Data records
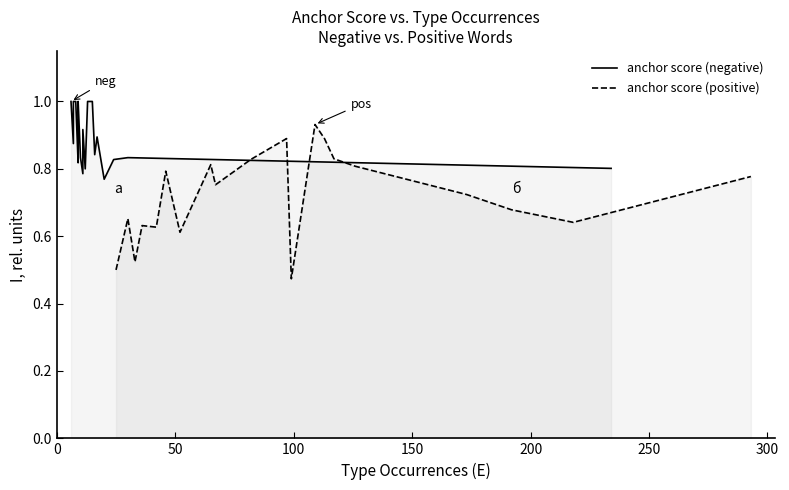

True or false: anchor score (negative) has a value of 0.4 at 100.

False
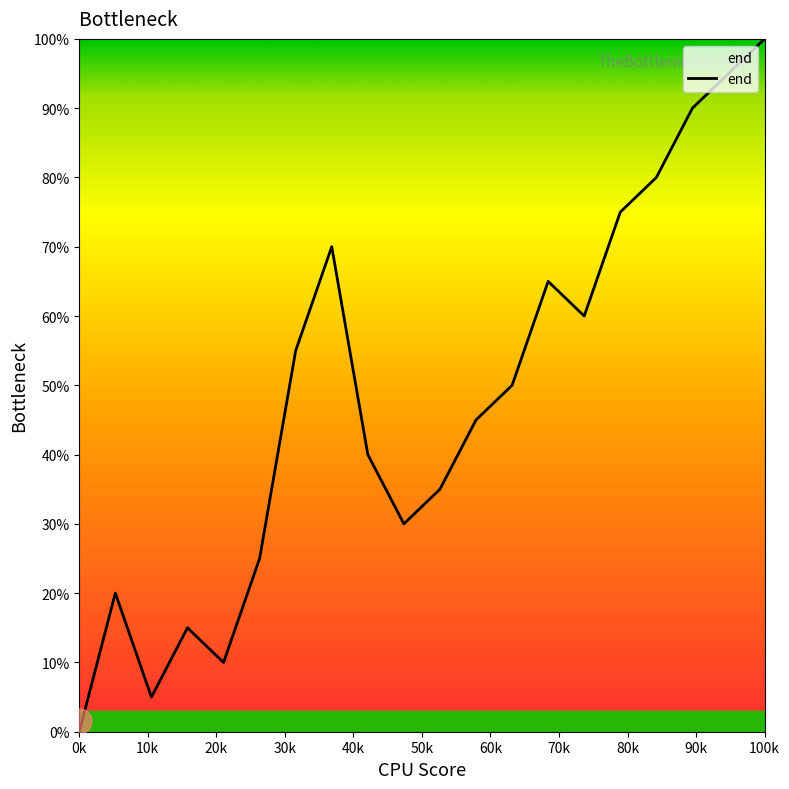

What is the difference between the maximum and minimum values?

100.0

- _EXERCISE DESCRIPTION_: How many lines of the material contain the word "values"? Reply with the number alone.

- _EXERCISE ANSWER_: 1